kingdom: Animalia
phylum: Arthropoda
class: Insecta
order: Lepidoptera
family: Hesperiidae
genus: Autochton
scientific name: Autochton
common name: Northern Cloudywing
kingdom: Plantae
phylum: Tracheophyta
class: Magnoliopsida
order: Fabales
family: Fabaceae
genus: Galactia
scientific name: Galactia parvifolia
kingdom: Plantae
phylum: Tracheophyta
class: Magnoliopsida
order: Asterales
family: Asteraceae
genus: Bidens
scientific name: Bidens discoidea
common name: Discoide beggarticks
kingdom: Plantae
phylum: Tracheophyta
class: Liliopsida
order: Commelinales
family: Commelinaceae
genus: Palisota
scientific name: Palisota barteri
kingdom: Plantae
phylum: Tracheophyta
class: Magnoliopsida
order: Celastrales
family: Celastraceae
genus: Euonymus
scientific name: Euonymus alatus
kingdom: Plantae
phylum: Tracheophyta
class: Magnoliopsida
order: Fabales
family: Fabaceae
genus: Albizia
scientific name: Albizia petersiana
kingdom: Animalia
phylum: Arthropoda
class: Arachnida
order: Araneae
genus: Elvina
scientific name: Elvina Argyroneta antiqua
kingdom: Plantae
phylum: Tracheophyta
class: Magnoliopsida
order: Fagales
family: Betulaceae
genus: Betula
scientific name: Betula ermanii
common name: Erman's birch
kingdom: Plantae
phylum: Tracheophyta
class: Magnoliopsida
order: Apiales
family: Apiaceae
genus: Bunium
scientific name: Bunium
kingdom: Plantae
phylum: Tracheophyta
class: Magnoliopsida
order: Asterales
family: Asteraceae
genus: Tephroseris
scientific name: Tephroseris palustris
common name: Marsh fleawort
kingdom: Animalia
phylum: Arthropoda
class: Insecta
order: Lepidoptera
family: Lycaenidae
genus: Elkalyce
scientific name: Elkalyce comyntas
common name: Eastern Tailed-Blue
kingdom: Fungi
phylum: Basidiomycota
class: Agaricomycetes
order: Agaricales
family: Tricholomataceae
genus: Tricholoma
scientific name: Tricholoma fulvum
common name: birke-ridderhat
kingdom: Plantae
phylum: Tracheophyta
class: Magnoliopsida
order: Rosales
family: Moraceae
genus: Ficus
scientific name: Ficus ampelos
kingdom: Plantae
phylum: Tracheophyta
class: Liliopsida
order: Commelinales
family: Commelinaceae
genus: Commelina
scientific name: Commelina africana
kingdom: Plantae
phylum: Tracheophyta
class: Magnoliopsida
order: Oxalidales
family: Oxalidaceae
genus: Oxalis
____________
Reproduce every line of all the records above, word for word and in the same order.

kingdom: Animalia
phylum: Arthropoda
class: Insecta
order: Lepidoptera
family: Hesperiidae
genus: Autochton
scientific name: Autochton
common name: Northern Cloudywing
kingdom: Plantae
phylum: Tracheophyta
class: Magnoliopsida
order: Fabales
family: Fabaceae
genus: Galactia
scientific name: Galactia parvifolia
kingdom: Plantae
phylum: Tracheophyta
class: Magnoliopsida
order: Asterales
family: Asteraceae
genus: Bidens
scientific name: Bidens discoidea
common name: Discoide beggarticks
kingdom: Plantae
phylum: Tracheophyta
class: Liliopsida
order: Commelinales
family: Commelinaceae
genus: Palisota
scientific name: Palisota barteri
kingdom: Plantae
phylum: Tracheophyta
class: Magnoliopsida
order: Celastrales
family: Celastraceae
genus: Euonymus
scientific name: Euonymus alatus
kingdom: Plantae
phylum: Tracheophyta
class: Magnoliopsida
order: Fabales
family: Fabaceae
genus: Albizia
scientific name: Albizia petersiana
kingdom: Animalia
phylum: Arthropoda
class: Arachnida
order: Araneae
genus: Elvina
scientific name: Elvina Argyroneta antiqua
kingdom: Plantae
phylum: Tracheophyta
class: Magnoliopsida
order: Fagales
family: Betulaceae
genus: Betula
scientific name: Betula ermanii
common name: Erman's birch
kingdom: Plantae
phylum: Tracheophyta
class: Magnoliopsida
order: Apiales
family: Apiaceae
genus: Bunium
scientific name: Bunium
kingdom: Plantae
phylum: Tracheophyta
class: Magnoliopsida
order: Asterales
family: Asteraceae
genus: Tephroseris
scientific name: Tephroseris palustris
common name: Marsh fleawort
kingdom: Animalia
phylum: Arthropoda
class: Insecta
order: Lepidoptera
family: Lycaenidae
genus: Elkalyce
scientific name: Elkalyce comyntas
common name: Eastern Tailed-Blue
kingdom: Fungi
phylum: Basidiomycota
class: Agaricomycetes
order: Agaricales
family: Tricholomataceae
genus: Tricholoma
scientific name: Tricholoma fulvum
common name: birke-ridderhat
kingdom: Plantae
phylum: Tracheophyta
class: Magnoliopsida
order: Rosales
family: Moraceae
genus: Ficus
scientific name: Ficus ampelos
kingdom: Plantae
phylum: Tracheophyta
class: Liliopsida
order: Commelinales
family: Commelinaceae
genus: Commelina
scientific name: Commelina africana
kingdom: Plantae
phylum: Tracheophyta
class: Magnoliopsida
order: Oxalidales
family: Oxalidaceae
genus: Oxalis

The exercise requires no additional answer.